AWS Aurora Serverless v2

A serverless flavor of Aurora that scales database capacity smoothly with load and bills per ACU-second rather than per instance-hour. Designed to pair with serverless compute (Lambda, Fargate) without the connection-storm problem of fixed-size RDS instances. Demonstrates that 'serverless' has spread well beyond compute into databases and event services.

Trade-off: Removes the connection-storm and capacity-planning pain of pairing FaaS with relational databases, but adds Aurora's premium pricing on top.

Quick Interview Phrases

Key terms to use in your answer

scale to zero
cold start vs warm invocation
provisioned concurrency
connection storm
event-driven glue code
serverless cost crossover

Common Interview Questions

Questions you might be asked about this topic

The provider needs an environment to run the code. 1) Find or allocate a sandbox (microVM in AWS Lambda's case, called Firecracker). 2) Download the function code and any layers from object storage. 3) Start the language runtime (Node, Python, Java, etc.). 4) Run any init code outside the handler (loading libraries, opening connections). 5) Call the handler with the event payload. The full sequence is the cold start; subsequent invocations to the same sandbox skip steps 1-4 and only run the handler. Cold start times range from ~50 ms (Cloudflare Workers, AWS SnapStart) to 1-2 s (large JVM Lambdas).

Interview Tips

How to discuss this topic effectively

1

Always frame serverless as 'scale-to-zero compute the provider runs'. Most candidates default to 'I would use Lambda' without naming what serverless actually is, which is a junior signal.

2

Quote concrete cold-start numbers (50 ms for Cloudflare Workers, 100-300 ms for a small Node Lambda, 1-2 s for a large JVM Lambda). Specific numbers signal hands-on experience.

3

Volunteer the cost crossover point. Saying 'serverless wins below ~30% utilization, dedicated compute wins above' demonstrates economic literacy, not just architectural enthusiasm.

4

Mention the connection-storm problem and the fix (RDS Proxy, serverless databases, or module-scope connections). Interviewers love this because it is a real production trap.

5

Position the answer as hybrid by default. 'I would use Lambda for these spiky workloads and ECS for these steady ones' is a much stronger answer than 'all serverless'.

Common Mistakes

Pitfalls to avoid in interviews

Putting a steady high-throughput API on Lambda without checking the math

At constant high QPS, dedicated compute is typically 5-10x cheaper than Lambda for the same workload. Run the cost model before committing; serverless is not a universal cost win.

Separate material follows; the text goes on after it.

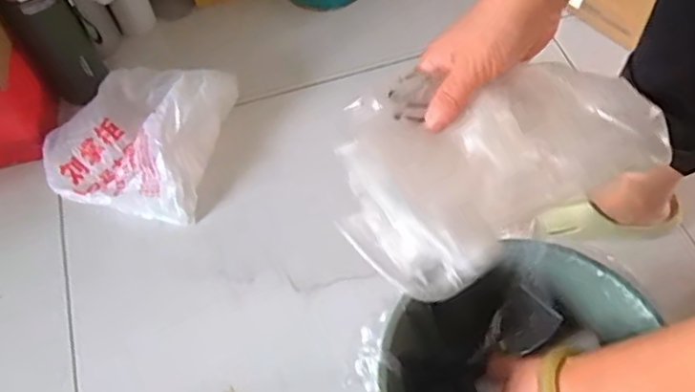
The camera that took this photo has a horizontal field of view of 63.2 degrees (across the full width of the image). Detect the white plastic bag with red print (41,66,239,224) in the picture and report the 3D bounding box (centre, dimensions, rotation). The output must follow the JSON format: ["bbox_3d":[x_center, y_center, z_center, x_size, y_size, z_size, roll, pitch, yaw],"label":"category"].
[{"bbox_3d":[-0.298,-0.091,0.803,0.231,0.072,0.232,8,61,6],"label":"white plastic bag with red print"}]

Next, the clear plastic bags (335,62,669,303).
[{"bbox_3d":[0.086,-0.033,0.374,0.193,0.055,0.144,-30,64,-14],"label":"clear plastic bags"}]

Opening a fresh database connection inside every Lambda invocation

Concurrent invocations multiply connections and exhaust the DB connection pool fast. Use a connection pooler (RDS Proxy, PgBouncer), a serverless database, or keep the connection in module scope so warm invocations reuse it.

Trying to keep functions warm with a 1-minute ping

Warming one sandbox does not warm the others created by burst traffic. For real cold-start mitigation use provisioned concurrency, SnapStart, or a runtime with low cold-start cost.

Designing a long-running job inside Lambda without splitting it

The 15-minute max runtime is a hard wall. Split work into smaller units triggered by SQS, Step Functions, or recursive invocations, or run the job on Fargate / Batch instead.

Treating serverless as vendor-neutral

Lambda + EventBridge + DynamoDB is deeply AWS-specific. The trigger ecosystem is the lock-in. If portability matters, prefer container-based serverless (Cloud Run, Fargate) or build your event glue with portable abstractions (Kafka).